*Work instruction*. Every line of the listing below must be printed again exactly, apart from its pictures.

┄┄┄┄┄┄┄┄┄┄┄┄┄┄┄┄┄┄┄┄

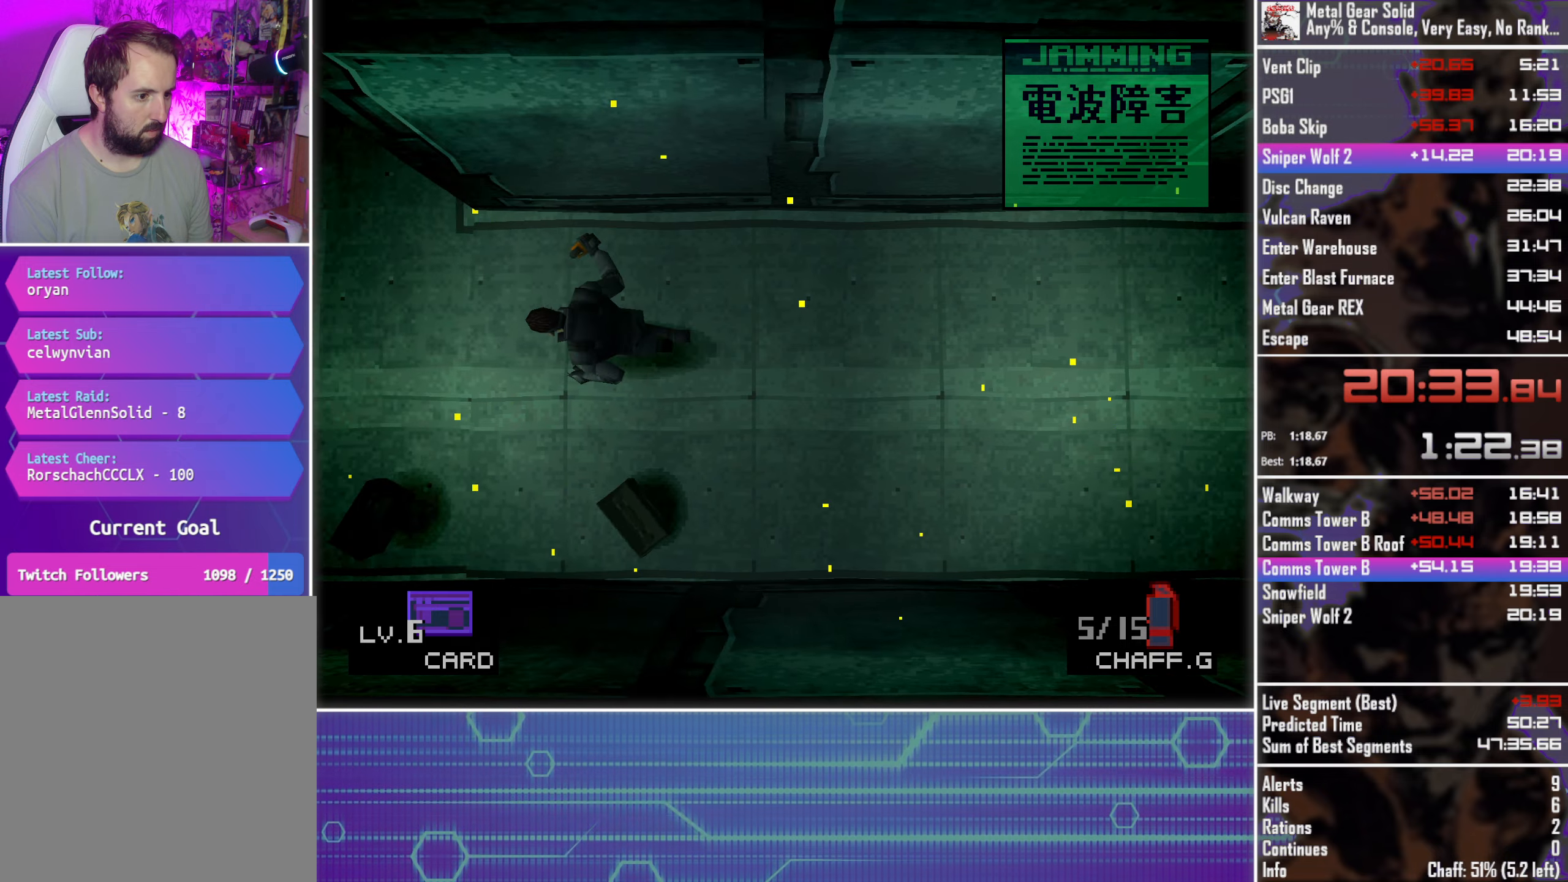
{"buttons": ["DPAD_DOWN", "DPAD_RIGHT"], "left_stick": "center", "events": [[200, "DPAD_DOWN", "down"], [217, "DPAD_LEFT", "up"], [284, "DPAD_RIGHT", "down"]]}
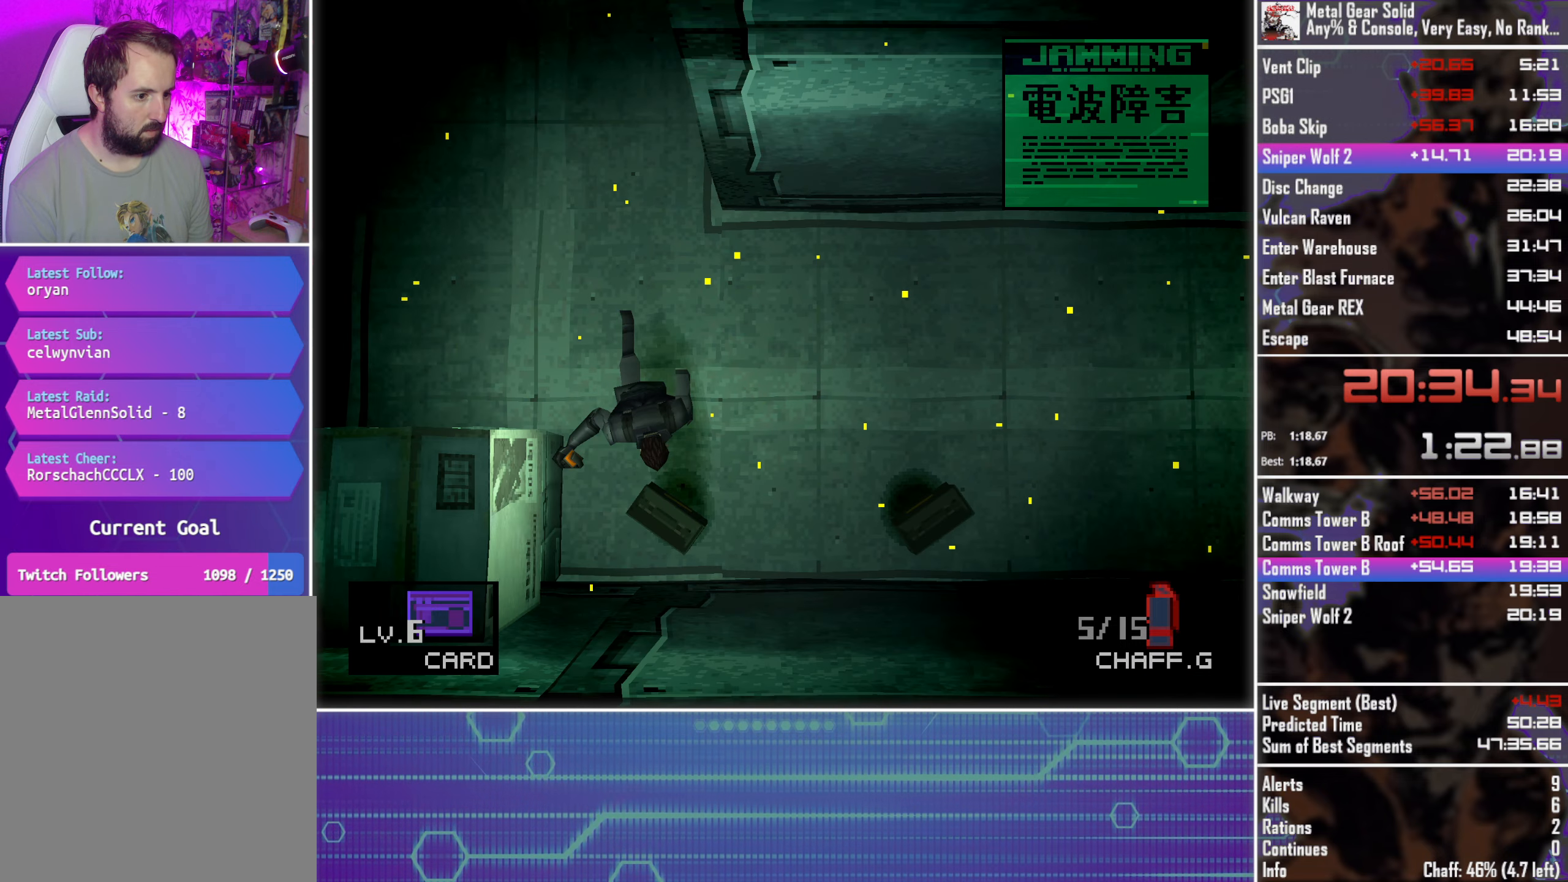
{"buttons": ["DPAD_UP", "DPAD_LEFT"], "left_stick": "center", "events": [[34, "DPAD_DOWN", "up"], [184, "DPAD_UP", "down"], [234, "DPAD_RIGHT", "up"], [317, "DPAD_LEFT", "down"]]}
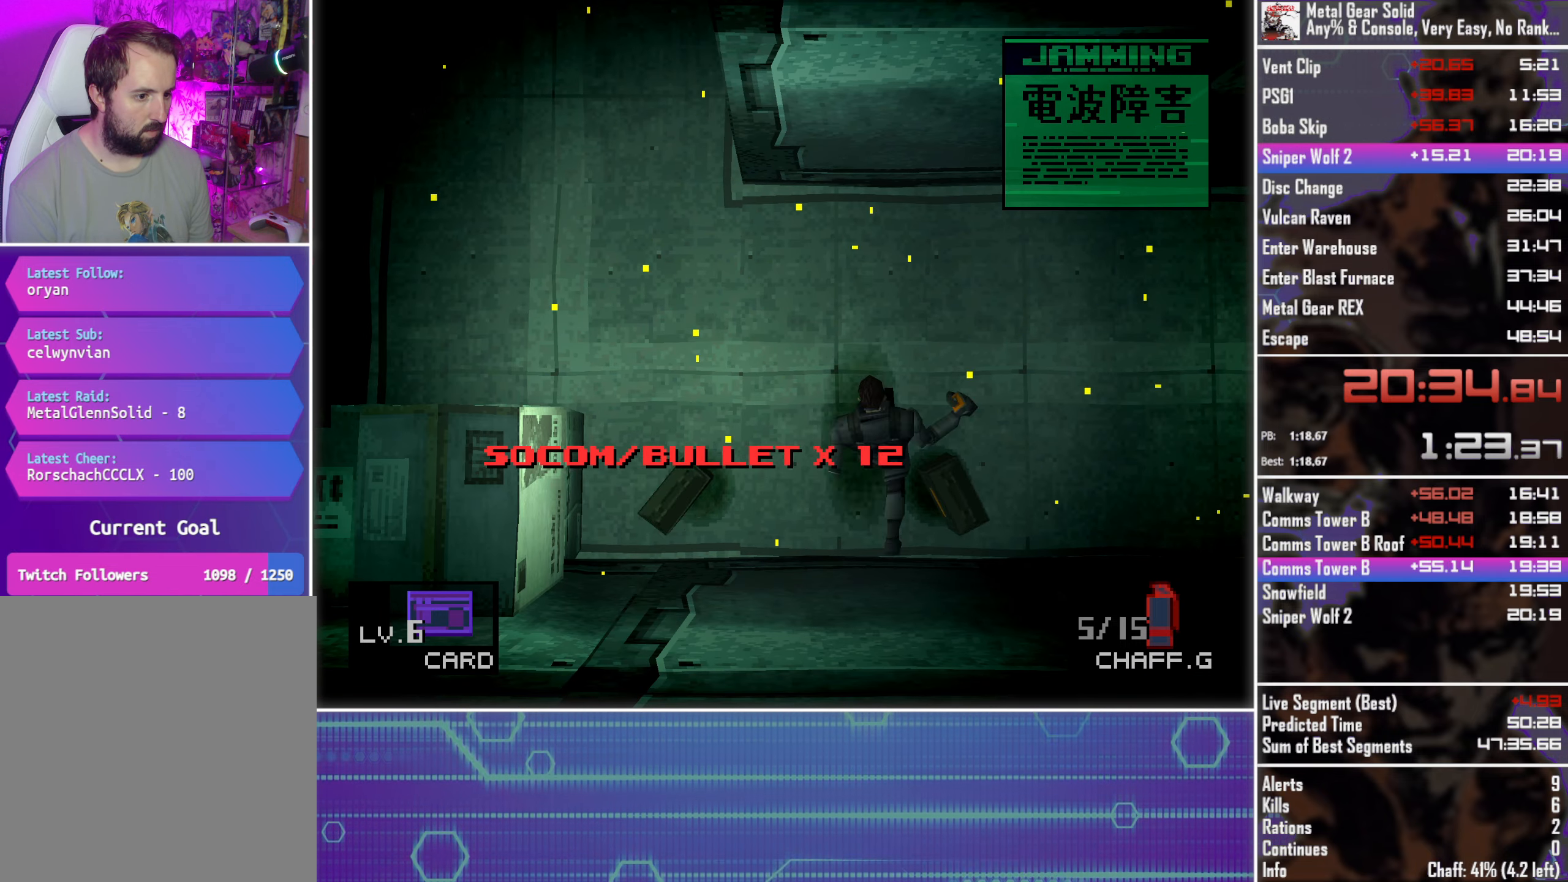
{"buttons": ["DPAD_UP", "DPAD_LEFT"], "left_stick": "center", "events": [[34, "DPAD_UP", "up"], [50, "DPAD_DOWN", "down"], [50, "DPAD_LEFT", "up"], [84, "DPAD_LEFT", "down"], [117, "DPAD_DOWN", "up"], [184, "DPAD_UP", "down"]]}
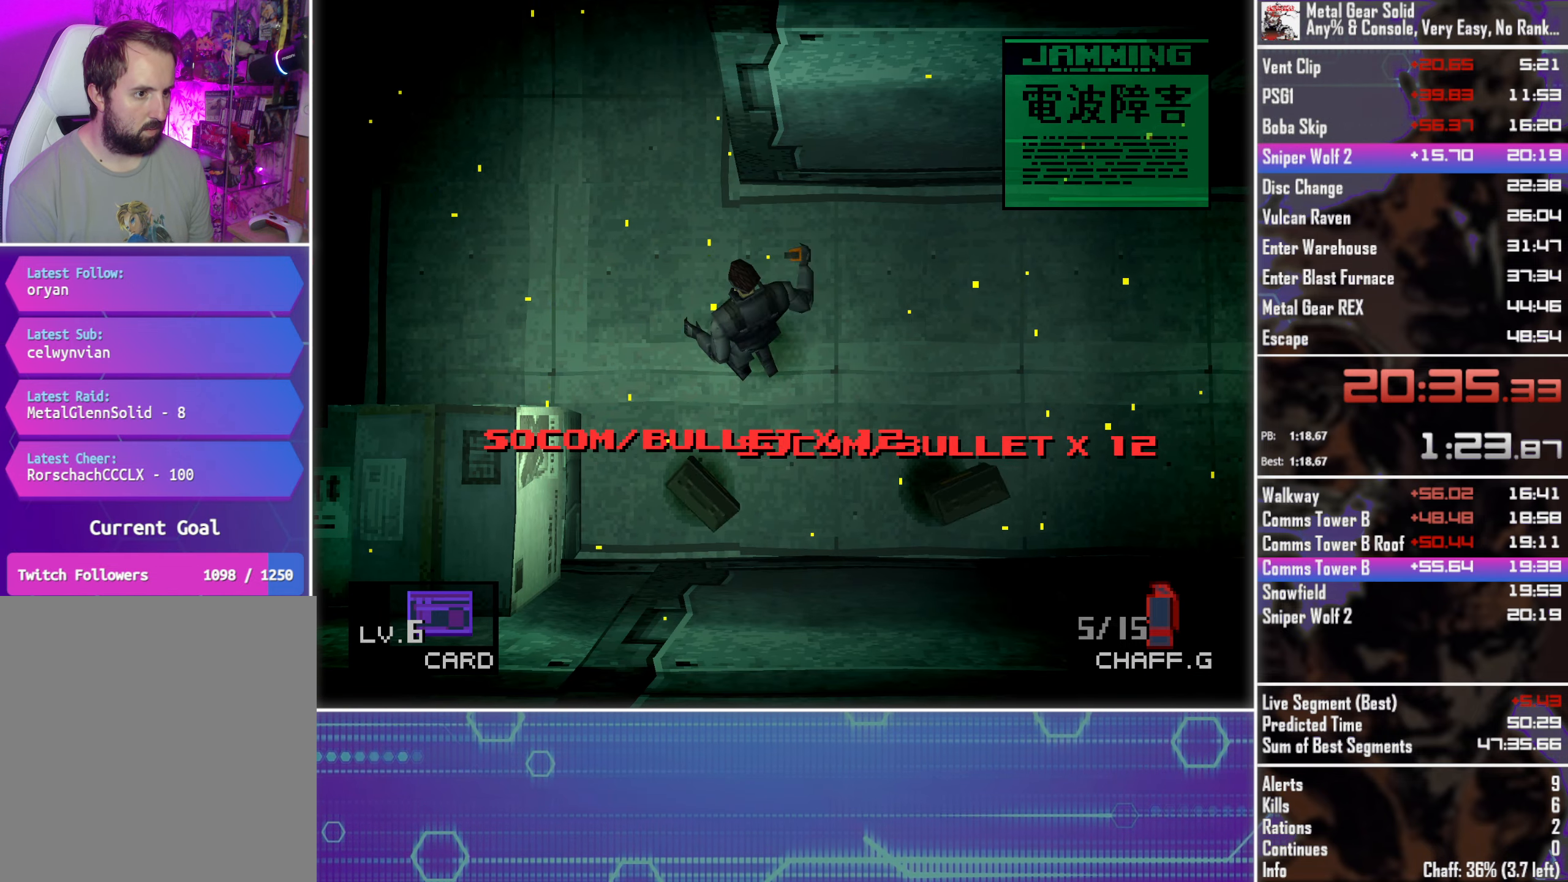
{"buttons": ["DPAD_UP", "DPAD_RIGHT"], "left_stick": "center", "events": [[134, "DPAD_LEFT", "up"], [434, "DPAD_RIGHT", "down"]]}
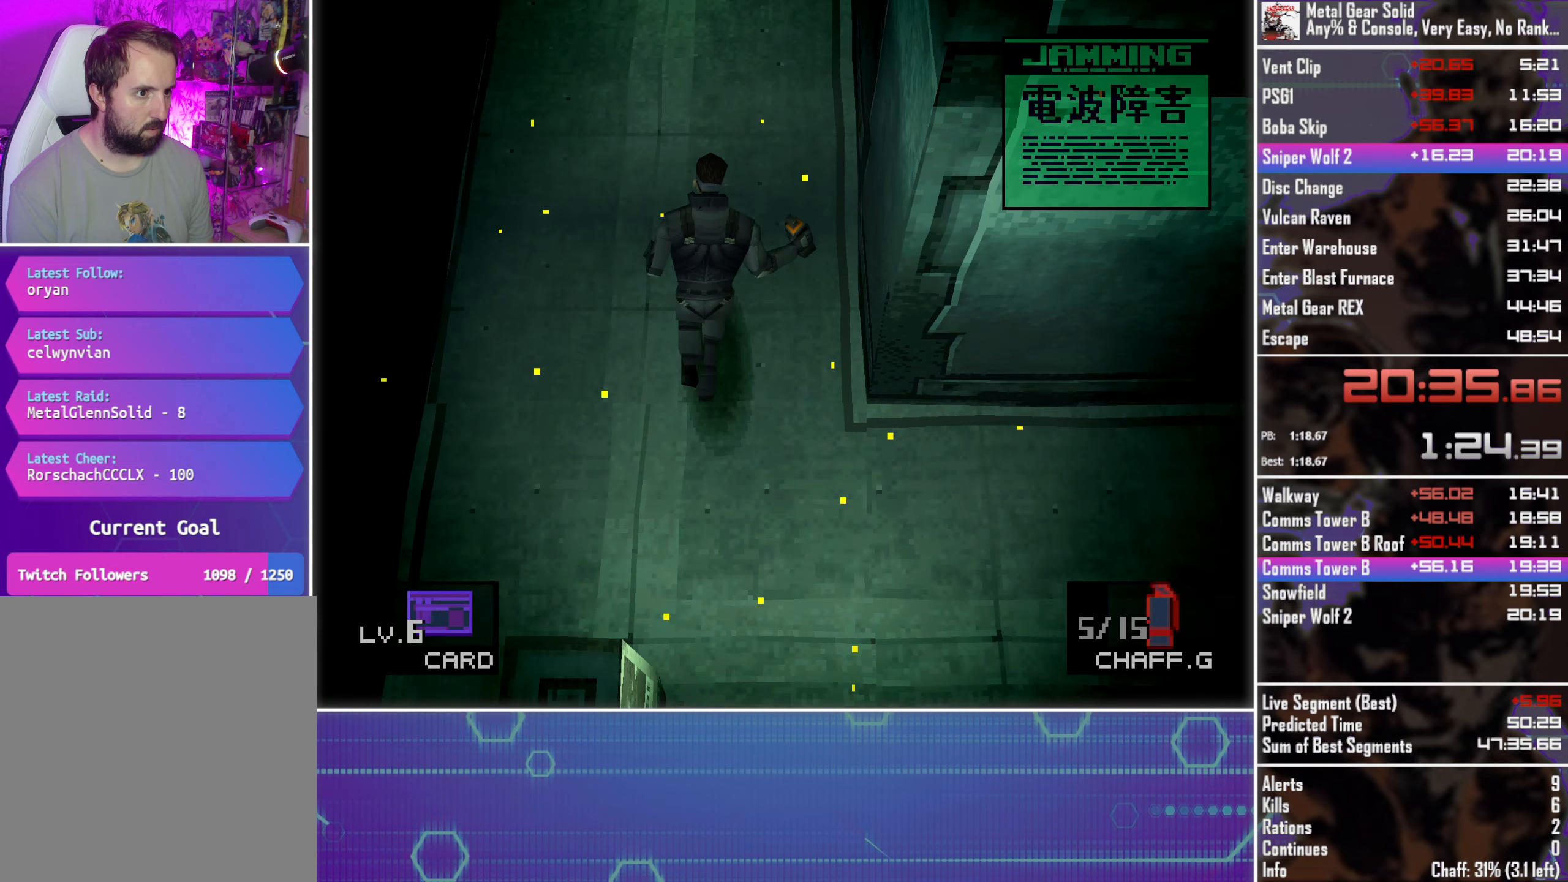
{"buttons": ["DPAD_UP"], "left_stick": "center", "events": [[50, "DPAD_RIGHT", "up"]]}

┄┄┄┄┄┄┄┄┄┄┄┄┄┄┄┄┄┄┄┄

*Exercise response*.
{"buttons": ["DPAD_DOWN", "DPAD_RIGHT"], "left_stick": "center", "events": [[200, "DPAD_DOWN", "down"], [217, "DPAD_LEFT", "up"], [284, "DPAD_RIGHT", "down"]]}
{"buttons": ["DPAD_UP", "DPAD_LEFT"], "left_stick": "center", "events": [[34, "DPAD_DOWN", "up"], [184, "DPAD_UP", "down"], [234, "DPAD_RIGHT", "up"], [317, "DPAD_LEFT", "down"]]}
{"buttons": ["DPAD_UP", "DPAD_LEFT"], "left_stick": "center", "events": [[34, "DPAD_UP", "up"], [50, "DPAD_DOWN", "down"], [50, "DPAD_LEFT", "up"], [84, "DPAD_LEFT", "down"], [117, "DPAD_DOWN", "up"], [184, "DPAD_UP", "down"]]}
{"buttons": ["DPAD_UP", "DPAD_RIGHT"], "left_stick": "center", "events": [[134, "DPAD_LEFT", "up"], [434, "DPAD_RIGHT", "down"]]}
{"buttons": ["DPAD_UP"], "left_stick": "center", "events": [[50, "DPAD_RIGHT", "up"]]}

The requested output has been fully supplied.